Wiley is not without his critics. Influenced by his time in Russia, the portrayal of young black men as saints for the imagery on stained glass for his 2015 exhibition New Republic has been denounced as sensationalist, while other parts of the same exhibition have been lauded. Wiley is quick to answer these allegations by saying he is, “Introducing a new way of seeing black and brown bodies from around the world in subversive context to challenge and enhance”.

Playing with the language of power by painting very large portraits, every aspect of the painting has been thought about; nothing is wasted. We see the figure in the foreground but what’s behind is equally as important. Let’s look at his most famous piece in context.  

The former President Barack Obama was painted by Wiley in 2018. Obama sits in a chair leaning forward seemingly floating in foliage. It’s here we see the symbolism: a chrysanthemum, the official flower of Chicago; white hibiscus—one of the national flowers of Hawaii—where Obama spent his childhood, and African blue lilies, alluding to the president’s late Kenyan father.

Barrack-Obama
Barrack Obama (2018).

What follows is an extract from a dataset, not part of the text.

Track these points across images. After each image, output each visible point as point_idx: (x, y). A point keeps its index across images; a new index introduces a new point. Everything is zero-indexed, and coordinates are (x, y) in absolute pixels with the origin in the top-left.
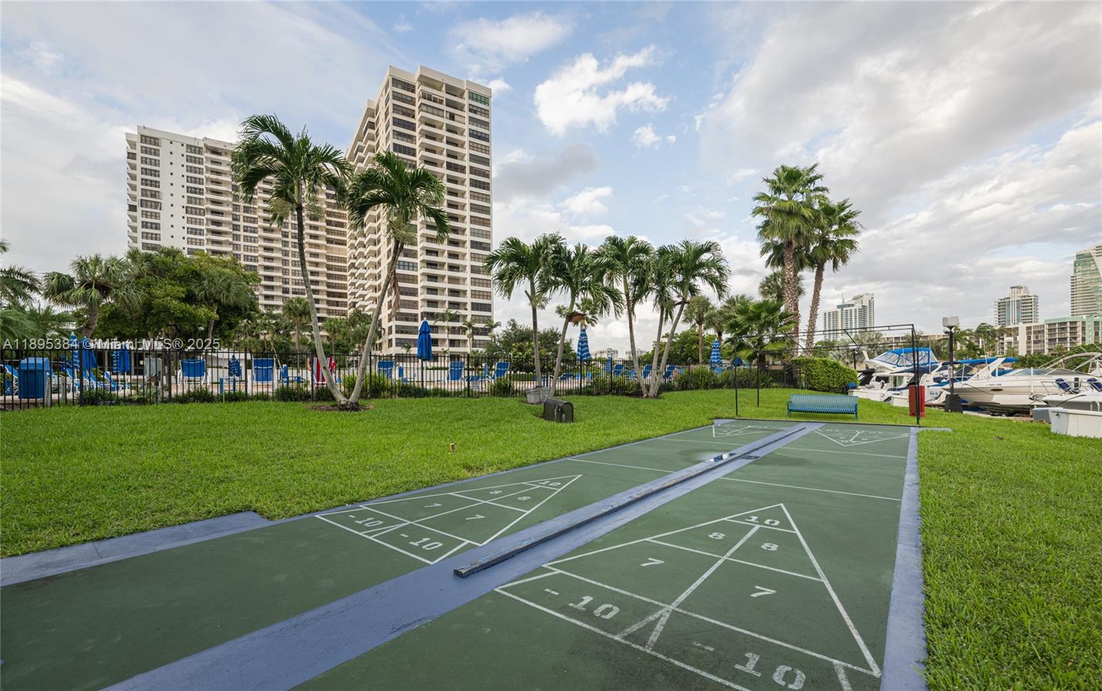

Photo: newyorker

There is no doubt Wiley’s paintings are unique, and the fact he was chosen to paint the former president is a validation of his talent—if he ever needed validation. Wiley was the first black artist to receive a presidential commission and this is huge. But with all of this acclaim, there is still a sense of searching within the artist and his work.

The Influence of the Dogon Couple and Onwards

Talking about the Dogon Couple and his interpretation of this African sculpture, Wiley speaks of his authentic attachment to Africa and to a father he didn’t know. Painting is Wiley’s way of documenting a culture, a feeling, and to feel connected with the past and the future. Combining the colours of the Dutch wax print fabrics and global culture, through to documenting life in the Ethiopian Jewish community in Israel, Wiley leaves nothing out.

Finally, taking on the subject of the third gender in Tahiti’s Māhū community, Wiley presents the subject in the style of Paul Gaugin, referencing the effects on Tahiti through colonialism. This is not a celebration of Gaugin, but a comment on Gauguin’s depictions of the Māhū as being unrealistic portrayals that sexually objectify the community for the sake of his white audience back home.

Wiley now resides in New York and China; with his latest project seeing him take up residence in Senegal and a project called “Black Rock”—the world waits to see what Wiley says next.